Иванов, улыбаясь, пожал плечами.
– Так-то, брат, – направляя к берегу лодку, сказал Санин. – Вот если бы в тебе при виде голой женщины и желания никакого не появлялось, ну тогда был бы ты целомудренный человек… И я бы первый твоему целомудрию удивлялся бы… хотя бы и не подражал и, весьма возможно, свез бы тебя в больницу… А если все это внутри у тебя есть и наружу рвется, а ты его только сдерживаешь, как собаку на дворе, так цена твоему целомудрию – грош!
– Оно точно, только ежели не сдерживаться… то иной человек может бед натворить!..
– Каких бед? Если сладострастие и ведет иногда к беде, так не оно, само по себе, в этом виновато…
– Оно, положим… ты не изъясняй!
– Ну так идем?..
– Да я разве что…
– Дурень ты, вот что… Иди тише! – улыбаясь, сказал Санин. Они почти ползком проползли по душистой траве, тихо раздвигая звенящую осоку.
– Гляди, брат! – восторженно сказал Иванов. Купались какие-то барышни, судя по цветным кофточкам, юбкам и шляпкам, ярко пестревшим на траве. Одни были в воде, брызгались, плескались и смеялись, и вода мягко обливала их круглые нежные плечи, руки и груди. Одна высокая, стройная, вся пронизанная солнцем, от которого казалась прозрачной, розовая и нежная, во весь рост стояла на берегу и смеялась, и от смеха весело дрожали ее розовый живот и высокие девичьи крепкие груди.
– О, брат! – сказал Санин с серьезным восторгом. Иванов с испугом полез назад.
– Чего ты?
– Тише… это Карсавина!
– Разве? А я даже не узнал… Какая же она прелестная! – громко сказал Санин.
– Н-да, – широко и жадно улыбаясь, сказал Иванов.
В это время их услышали и, должно быть, увидели. Раздался крик и смех, и Карсавина, испуганная, стройная и гибкая, бросилась им навстречу и быстро погрузилась в прозрачную воду, над которой осталось только ее розовое с блестящими глазами лицо.
Санин и Иванов, торопясь и путаясь в осоке, счастливые и возбужденные, побежали назад.
– А-ах… хорошо жить на свете! – сказал Санин, широко потягиваясь, и громко запел:
Из-за острова на стрежень,
На простор речной волны!..
Из-за зеленых деревьев еще долго слышался торопливый, смущенный и радостный смех женщин, которым была стыдно и интересно.
– Будет гроза, – сказал Иванов, посмотрев вверх, когда они вернулись к лодке.
Деревья уже потемнели, и тень быстро поплыла по зеленому лугу.
– Тю-тю, брат… беги!
– Куда? Не убежишь, – весело прокричал Санин.
Туча тихо и без ветра подходила ближе и ближе и уже сделалась свинцовой. Все притихло и стало пахучее и темнее.

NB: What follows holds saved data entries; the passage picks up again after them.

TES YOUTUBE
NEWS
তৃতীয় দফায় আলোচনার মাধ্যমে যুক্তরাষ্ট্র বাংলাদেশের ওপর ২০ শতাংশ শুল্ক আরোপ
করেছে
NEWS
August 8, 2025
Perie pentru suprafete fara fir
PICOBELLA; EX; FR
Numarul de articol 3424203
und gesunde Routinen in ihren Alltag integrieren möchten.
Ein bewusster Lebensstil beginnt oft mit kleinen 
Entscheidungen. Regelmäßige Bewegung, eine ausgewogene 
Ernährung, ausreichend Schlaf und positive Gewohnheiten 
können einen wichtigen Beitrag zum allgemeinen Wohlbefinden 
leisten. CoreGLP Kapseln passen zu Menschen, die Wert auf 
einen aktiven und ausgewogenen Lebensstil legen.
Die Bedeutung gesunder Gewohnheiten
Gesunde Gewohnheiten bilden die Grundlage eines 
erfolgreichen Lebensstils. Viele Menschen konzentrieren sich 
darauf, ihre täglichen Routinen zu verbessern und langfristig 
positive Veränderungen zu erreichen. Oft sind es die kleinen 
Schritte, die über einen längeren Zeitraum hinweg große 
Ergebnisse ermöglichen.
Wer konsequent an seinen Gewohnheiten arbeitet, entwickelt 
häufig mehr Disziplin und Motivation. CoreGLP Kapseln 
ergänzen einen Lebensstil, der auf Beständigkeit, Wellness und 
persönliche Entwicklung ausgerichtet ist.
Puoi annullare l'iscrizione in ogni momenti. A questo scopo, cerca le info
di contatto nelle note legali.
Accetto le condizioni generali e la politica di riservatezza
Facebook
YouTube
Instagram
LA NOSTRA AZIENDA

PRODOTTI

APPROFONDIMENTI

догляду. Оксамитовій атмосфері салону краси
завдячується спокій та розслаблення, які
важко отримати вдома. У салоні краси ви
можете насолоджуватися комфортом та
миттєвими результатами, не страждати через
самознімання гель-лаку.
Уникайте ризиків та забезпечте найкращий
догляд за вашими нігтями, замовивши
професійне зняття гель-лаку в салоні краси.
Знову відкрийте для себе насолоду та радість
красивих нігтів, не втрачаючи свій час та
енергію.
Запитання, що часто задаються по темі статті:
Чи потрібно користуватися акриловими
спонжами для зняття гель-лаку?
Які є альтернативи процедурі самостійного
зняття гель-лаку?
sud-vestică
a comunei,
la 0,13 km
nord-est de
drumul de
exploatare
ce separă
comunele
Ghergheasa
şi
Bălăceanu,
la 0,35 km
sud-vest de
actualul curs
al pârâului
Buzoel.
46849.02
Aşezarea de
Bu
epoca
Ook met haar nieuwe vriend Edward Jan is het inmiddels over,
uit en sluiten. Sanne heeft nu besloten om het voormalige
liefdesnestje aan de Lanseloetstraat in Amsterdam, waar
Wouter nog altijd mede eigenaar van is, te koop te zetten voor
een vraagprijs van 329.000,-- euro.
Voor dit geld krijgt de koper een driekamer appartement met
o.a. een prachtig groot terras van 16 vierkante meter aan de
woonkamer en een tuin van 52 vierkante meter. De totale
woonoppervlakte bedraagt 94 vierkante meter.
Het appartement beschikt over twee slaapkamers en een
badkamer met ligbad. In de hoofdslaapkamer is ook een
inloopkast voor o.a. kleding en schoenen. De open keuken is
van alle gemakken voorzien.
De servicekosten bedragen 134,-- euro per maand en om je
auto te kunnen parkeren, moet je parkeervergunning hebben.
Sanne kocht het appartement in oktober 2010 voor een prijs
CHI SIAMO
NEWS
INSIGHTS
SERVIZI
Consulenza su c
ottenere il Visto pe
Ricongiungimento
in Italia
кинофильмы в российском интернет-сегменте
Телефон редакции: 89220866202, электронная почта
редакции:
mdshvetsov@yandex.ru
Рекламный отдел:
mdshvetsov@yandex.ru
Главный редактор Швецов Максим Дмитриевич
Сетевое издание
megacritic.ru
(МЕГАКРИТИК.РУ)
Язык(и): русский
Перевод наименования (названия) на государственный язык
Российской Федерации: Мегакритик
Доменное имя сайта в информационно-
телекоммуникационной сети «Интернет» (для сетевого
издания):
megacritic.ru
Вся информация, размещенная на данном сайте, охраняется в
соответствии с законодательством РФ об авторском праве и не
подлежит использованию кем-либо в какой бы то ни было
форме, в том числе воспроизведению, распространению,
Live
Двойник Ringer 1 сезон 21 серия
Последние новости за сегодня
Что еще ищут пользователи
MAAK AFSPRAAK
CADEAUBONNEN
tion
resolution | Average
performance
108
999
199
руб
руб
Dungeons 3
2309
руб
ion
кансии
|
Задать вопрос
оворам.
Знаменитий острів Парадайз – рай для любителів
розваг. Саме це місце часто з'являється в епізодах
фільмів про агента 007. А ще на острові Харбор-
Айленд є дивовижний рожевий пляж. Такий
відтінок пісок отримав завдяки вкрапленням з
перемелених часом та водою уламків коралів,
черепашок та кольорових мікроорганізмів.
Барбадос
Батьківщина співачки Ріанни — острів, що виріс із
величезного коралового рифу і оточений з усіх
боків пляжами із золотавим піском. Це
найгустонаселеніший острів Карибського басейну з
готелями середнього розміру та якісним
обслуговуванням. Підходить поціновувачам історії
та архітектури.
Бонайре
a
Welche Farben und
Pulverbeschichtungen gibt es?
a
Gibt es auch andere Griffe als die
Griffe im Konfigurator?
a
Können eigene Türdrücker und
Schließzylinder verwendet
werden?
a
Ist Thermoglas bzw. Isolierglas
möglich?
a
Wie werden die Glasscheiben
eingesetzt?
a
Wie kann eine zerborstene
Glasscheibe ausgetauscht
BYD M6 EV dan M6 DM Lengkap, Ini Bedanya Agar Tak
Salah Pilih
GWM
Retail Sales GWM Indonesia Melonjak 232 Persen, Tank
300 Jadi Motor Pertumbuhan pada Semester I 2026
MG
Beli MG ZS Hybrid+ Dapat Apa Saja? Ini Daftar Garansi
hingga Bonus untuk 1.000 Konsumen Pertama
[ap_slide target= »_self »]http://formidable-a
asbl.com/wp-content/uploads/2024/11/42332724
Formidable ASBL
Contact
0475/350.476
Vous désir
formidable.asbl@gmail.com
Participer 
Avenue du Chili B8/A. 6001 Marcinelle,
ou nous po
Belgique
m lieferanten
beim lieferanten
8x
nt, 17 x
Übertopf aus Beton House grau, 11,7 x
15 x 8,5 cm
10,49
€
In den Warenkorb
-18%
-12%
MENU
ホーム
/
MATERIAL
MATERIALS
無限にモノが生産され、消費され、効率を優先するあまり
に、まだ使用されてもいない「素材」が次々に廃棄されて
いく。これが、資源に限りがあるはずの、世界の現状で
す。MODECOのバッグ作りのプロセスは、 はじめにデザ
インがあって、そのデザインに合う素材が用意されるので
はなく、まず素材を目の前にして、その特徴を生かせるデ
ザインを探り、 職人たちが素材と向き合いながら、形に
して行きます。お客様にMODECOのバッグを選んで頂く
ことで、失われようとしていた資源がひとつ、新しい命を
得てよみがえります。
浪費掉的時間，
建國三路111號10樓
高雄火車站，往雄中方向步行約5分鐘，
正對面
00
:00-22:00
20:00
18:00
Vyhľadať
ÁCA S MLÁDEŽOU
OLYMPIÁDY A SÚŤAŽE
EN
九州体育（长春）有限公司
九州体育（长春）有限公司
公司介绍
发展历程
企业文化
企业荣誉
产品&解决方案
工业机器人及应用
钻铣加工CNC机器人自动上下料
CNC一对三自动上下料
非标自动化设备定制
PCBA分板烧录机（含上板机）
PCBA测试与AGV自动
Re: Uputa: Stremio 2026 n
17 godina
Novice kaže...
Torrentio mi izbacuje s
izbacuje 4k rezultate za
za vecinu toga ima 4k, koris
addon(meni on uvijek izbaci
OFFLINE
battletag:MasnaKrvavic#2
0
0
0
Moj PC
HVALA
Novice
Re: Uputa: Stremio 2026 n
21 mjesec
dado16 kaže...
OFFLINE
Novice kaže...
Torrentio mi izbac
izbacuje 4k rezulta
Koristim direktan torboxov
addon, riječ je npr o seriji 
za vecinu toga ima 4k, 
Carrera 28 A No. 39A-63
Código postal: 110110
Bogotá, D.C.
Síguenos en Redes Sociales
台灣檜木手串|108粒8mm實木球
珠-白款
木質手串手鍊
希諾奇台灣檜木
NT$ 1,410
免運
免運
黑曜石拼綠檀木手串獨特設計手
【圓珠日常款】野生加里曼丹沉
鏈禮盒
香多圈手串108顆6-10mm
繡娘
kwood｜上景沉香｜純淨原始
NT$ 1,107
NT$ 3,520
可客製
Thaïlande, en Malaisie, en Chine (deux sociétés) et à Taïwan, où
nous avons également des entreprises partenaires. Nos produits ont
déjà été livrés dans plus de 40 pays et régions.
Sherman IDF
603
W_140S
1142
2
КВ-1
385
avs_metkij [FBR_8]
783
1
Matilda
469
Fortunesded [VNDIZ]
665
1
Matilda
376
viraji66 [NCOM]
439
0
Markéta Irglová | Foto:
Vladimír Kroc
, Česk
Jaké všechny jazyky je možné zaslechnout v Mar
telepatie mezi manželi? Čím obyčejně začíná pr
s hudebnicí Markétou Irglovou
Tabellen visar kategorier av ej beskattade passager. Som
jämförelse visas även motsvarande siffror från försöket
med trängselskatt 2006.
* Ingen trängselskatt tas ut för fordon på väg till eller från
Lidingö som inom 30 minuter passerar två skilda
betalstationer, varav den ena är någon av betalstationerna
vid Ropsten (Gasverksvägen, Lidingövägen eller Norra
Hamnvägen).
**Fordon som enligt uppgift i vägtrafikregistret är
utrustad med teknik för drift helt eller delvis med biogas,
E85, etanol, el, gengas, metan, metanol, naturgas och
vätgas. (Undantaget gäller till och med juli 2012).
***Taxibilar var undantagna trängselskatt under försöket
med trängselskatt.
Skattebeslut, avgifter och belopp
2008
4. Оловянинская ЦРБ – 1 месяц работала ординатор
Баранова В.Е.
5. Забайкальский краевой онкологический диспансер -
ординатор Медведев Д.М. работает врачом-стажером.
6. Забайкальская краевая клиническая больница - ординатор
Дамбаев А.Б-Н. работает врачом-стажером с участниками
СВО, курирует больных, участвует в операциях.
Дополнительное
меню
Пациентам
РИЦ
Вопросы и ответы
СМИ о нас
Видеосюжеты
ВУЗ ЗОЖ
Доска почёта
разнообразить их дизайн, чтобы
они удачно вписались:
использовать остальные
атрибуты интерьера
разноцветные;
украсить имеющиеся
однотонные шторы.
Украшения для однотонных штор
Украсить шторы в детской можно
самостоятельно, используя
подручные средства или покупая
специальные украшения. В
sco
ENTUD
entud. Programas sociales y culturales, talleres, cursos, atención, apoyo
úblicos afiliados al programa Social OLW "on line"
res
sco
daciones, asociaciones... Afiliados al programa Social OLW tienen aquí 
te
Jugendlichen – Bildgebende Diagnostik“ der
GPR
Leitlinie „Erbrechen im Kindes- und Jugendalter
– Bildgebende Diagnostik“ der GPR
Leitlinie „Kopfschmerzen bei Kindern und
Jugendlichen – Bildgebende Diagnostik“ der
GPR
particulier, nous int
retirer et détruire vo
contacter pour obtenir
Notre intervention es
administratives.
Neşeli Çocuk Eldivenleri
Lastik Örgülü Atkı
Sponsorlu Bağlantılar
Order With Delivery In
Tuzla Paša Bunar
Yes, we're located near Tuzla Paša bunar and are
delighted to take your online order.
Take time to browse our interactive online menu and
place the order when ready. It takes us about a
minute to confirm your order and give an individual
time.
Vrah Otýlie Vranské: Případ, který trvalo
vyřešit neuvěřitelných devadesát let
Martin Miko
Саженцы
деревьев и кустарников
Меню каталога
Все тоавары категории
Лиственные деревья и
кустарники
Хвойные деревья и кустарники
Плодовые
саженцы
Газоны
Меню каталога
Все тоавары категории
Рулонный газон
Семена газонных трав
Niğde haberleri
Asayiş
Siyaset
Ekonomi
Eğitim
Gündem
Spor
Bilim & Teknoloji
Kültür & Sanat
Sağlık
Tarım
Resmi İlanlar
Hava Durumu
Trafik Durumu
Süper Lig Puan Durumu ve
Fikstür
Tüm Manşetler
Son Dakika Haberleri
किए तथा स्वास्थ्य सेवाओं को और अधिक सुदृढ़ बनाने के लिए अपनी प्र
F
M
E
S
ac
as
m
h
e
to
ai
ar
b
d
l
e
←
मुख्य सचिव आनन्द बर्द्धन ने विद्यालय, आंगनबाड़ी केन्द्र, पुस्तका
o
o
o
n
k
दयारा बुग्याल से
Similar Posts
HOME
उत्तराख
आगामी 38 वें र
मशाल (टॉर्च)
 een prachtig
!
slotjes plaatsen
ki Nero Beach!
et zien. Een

– Вымочит на славу, – сказал Иванов. – Дай закурить с горя.
Слабый огонек загорелся, и было что-то странное в его слабом желтом свете под свинцовой мглой, надвигавшейся сверху. Порыв ветра неожиданно рванул, закрутился и зашумел, сорвав огонек. Крупная капля разбилась о лодку, другая шлепнулась на лоб Санину; и вдруг защелкало по листьям и зашумело по воде. Все сразу потемнело, и дождь хлынул, как из ведра, покрыв все звуки своим чудным водяным звуком.
– И это хорошо, – сказал Санин, поводя плечами, на которых сразу облипла мокрая рубаха.
– Недурно, – ответил Иванов, но сидел, как мокрый сыч.
Туча не редела, но дождь так же быстро ослабел и уже неровно кропил мокрую зелень, людей и воду, по которой прыгали стальные гвоздики. В воздухе было мрачно, и где-то за лесом блестела молния.
– Ну что ж… домой, что ли? – сказал Иванов.
– Все равно, можно и домой.
Они выехали на широкую темную воду, над которой низко и тяжело клубилась тяжелая туча. Молнии сверкали все чаще, и отсюда были видны их грозные огни, прорезывавшие черное небо. Дождь совсем перестал, и в воздухе стало сухо и тревожно пахнуть грозой. Какие-то черные и встрепанные птицы торопливо пролетели низко над самой водой. Деревья стояли темные и неподвижные, четко вырезываясь на свинцовом небе.